The Jam were the band that could have surpassed the Police in worldwide fame, popularity or record sales, had they wanted it…but they didn’t want it. And that is the reason why EVER one of their songs are so great and hold up to this day….
They were just a great band, and a had a lot of energy and smarts in their songs…
“Away From The Numbers” and “Mr. Clean” are still amongst my favs….but they’re all good!!!

Once again, I see an over/under category and can name exactly what is going to be listed, because you do the same thing each time — pick five of the band’s most beloved songs and call them overrated, pick some b-sides and call them underrated. Seriously, “Ghosts” is overrated? “Beat Surrender” was a “death knoll”? Is that a small hill of death? The term is death “knell,” and if you think “Beat Surrender” was a death knell, you are a silly person.

Uh…I think the “depressingly banal” lyrics of “That’s Entertainment!” are meant to express…depressing banality. But they’re not only that (and of course it’s not always true that imitating what you want to evoke is a good idea). They’re brilliantly concrete, specific, and evocative. Maybe you just lack a visual imagination, but for me the lyrics are like a series of snapshots…snapshots that, as I’m listening, I can nearly see.

Anyway…I like “English Rose” alright…but that howlingly bad line about “from she” grates every time. Do people really ever say “from she” or was it just a desperate rhyme?

Colin: if you look knoll up in your dictionary, you’d see that yes, it does mean a small hill, but the second definition is “to ring a bell mournfully, to knell”.

Where do you get the people to write these reviews??!!!
Obviously they don’t know the Jam’s material thoroughly enough especially their earky stuff. All Around The World and This Is The Modern World are absolute classics.

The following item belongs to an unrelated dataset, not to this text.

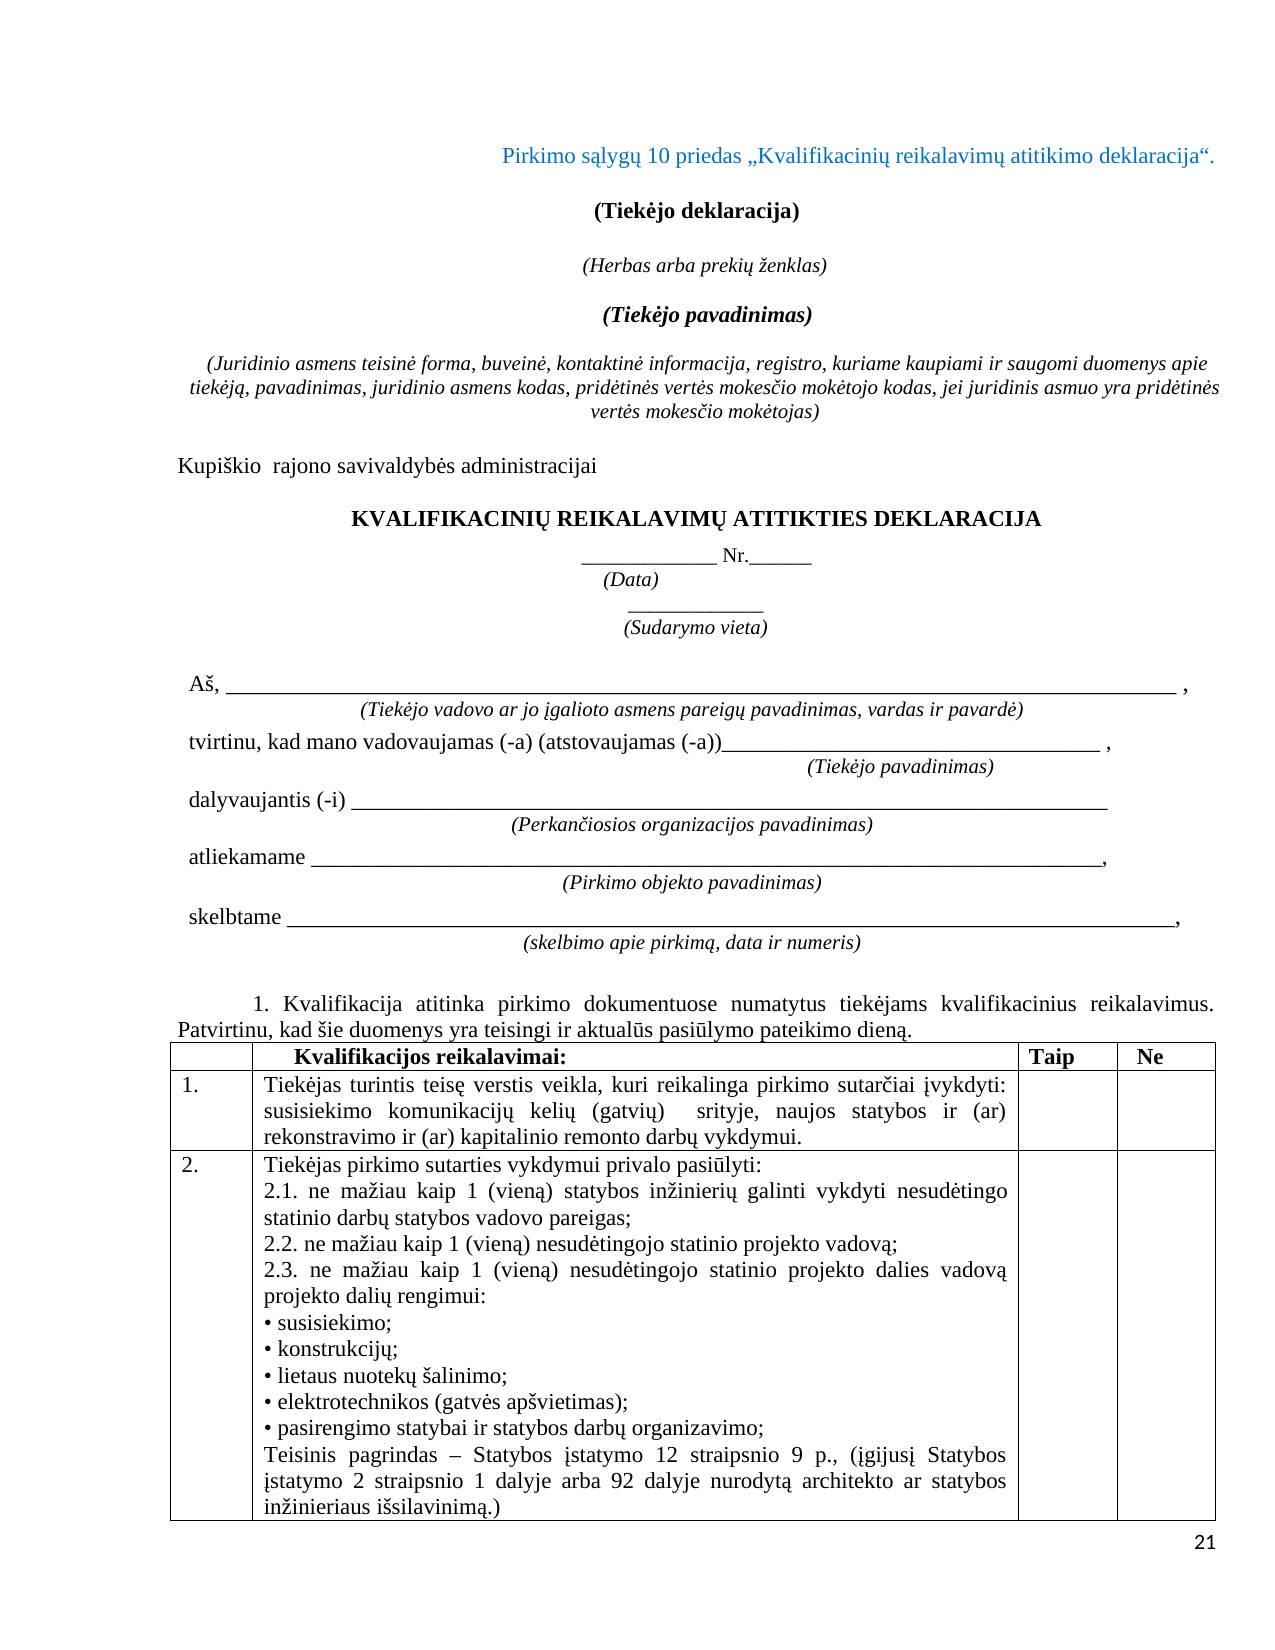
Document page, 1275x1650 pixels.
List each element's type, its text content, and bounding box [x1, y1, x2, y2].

Magnet is an American magazine. If the majority of your readers are British, then this list makes sense. If your readers are American, then there are no over-rated Jam songs. But now that I think about it, I guess your target audience are people who are into music so I guess maybe then there can be over-rated Jam songs because some people in the US who are into music tend to like The Jam and Paul Weller. So forget what I said.

The dude who says Paul Weller sells out every time he comes to the US has different info than me. I thought he cancelled some shows here a few years back due to lack of interest, which isn’t surprising because who the hell knows who Paul Weller is in the US? I like him and went to see him in Chicago and it was cool but I don’t think it was sold out.

I always amazes me how many people form such opinions without knowing and feeling the background to The Jam and their songs. How many experienced a late return to Gants Hill tube station (et al) in the late 70’s yet not hold “Tube Station” up as a brilliantly painful anthem? To pigeonhole the tracks as being true (or not) the essence of The Jam misses the point of the mood or politics behind each individual offering. I often didn’t agree with the politics, but the shear energy overrides. Some just don’t hit the spot and you hit fast forward. Think of old friends while you listen to “Thick as thieves” and I dare you not to have regrets.

I think you’re being unfairly criticized for this list Mr. Fairchild

That’s Entertainment! is far from the Jam’s best song, and yet seems to receive such recognition.

I think what people have trouble realizing is that songs like “Beat Surrender” simply didn’t suit the Jam. Even Weller didn’t think so, hence, the Style Council.

I’d never heard “The Butterfly Collector” or “I Got By In Time” before, great stuff!